Your output should be the entries below, from the first line up to and including the line with "Women & | No |", reproduced exactly and with no other lines.

+++ Materials provided +++

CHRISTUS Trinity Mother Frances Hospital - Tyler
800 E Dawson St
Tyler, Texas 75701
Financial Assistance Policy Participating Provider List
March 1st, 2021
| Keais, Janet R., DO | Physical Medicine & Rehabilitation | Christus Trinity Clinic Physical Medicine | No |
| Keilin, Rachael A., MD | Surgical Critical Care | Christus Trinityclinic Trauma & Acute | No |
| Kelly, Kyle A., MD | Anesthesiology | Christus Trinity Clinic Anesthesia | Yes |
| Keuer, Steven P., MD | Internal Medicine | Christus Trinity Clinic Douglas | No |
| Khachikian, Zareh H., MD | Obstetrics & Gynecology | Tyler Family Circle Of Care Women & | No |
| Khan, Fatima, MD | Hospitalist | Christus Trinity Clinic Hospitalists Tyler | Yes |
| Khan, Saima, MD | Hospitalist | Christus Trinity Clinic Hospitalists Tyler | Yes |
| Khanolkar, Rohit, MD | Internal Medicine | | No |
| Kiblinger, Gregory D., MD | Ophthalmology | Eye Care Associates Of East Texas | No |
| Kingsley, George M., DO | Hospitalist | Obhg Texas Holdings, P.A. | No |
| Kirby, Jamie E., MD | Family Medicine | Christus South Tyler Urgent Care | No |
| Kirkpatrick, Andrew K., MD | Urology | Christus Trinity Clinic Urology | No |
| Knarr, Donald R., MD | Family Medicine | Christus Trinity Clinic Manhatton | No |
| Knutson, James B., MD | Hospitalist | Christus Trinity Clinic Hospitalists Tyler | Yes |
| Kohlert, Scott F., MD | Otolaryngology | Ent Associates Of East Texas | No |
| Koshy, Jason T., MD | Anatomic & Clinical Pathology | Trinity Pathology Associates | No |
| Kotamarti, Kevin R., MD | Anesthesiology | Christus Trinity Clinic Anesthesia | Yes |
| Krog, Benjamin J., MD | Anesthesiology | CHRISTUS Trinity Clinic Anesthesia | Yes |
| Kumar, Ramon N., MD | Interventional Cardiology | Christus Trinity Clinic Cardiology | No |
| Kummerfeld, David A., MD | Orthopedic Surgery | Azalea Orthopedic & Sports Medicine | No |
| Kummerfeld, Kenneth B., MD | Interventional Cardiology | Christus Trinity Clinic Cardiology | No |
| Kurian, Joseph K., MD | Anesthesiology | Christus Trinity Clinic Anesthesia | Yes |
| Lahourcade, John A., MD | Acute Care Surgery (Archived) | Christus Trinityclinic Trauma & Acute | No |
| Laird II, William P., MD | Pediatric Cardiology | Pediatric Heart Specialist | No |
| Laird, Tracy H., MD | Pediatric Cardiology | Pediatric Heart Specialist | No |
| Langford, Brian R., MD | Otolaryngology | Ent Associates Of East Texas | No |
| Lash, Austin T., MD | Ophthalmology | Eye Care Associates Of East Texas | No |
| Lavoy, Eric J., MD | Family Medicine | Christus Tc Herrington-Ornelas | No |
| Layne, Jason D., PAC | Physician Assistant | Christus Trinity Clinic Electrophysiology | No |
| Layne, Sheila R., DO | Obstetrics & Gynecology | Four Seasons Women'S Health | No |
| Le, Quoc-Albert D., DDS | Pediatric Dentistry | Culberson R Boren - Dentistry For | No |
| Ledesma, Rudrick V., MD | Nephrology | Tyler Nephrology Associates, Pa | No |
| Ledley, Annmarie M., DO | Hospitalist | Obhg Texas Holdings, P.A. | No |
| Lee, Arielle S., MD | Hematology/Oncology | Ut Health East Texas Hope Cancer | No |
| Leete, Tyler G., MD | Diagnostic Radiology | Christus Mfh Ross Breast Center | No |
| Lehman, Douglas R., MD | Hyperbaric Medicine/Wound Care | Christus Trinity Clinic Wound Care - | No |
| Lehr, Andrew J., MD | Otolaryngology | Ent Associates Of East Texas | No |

+++

Answer area:
CHRISTUS Trinity Mother Frances Hospital - Tyler
800 E Dawson St
Tyler, Texas 75701
Financial Assistance Policy Participating Provider List
March 1st, 2021
| Keais, Janet R., DO | Physical Medicine & Rehabilitation | Christus Trinity Clinic Physical Medicine | No |
| Keilin, Rachael A., MD | Surgical Critical Care | Christus Trinityclinic Trauma & Acute | No |
| Kelly, Kyle A., MD | Anesthesiology | Christus Trinity Clinic Anesthesia | Yes |
| Keuer, Steven P., MD | Internal Medicine | Christus Trinity Clinic Douglas | No |
| Khachikian, Zareh H., MD | Obstetrics & Gynecology | Tyler Family Circle Of Care Women & | No |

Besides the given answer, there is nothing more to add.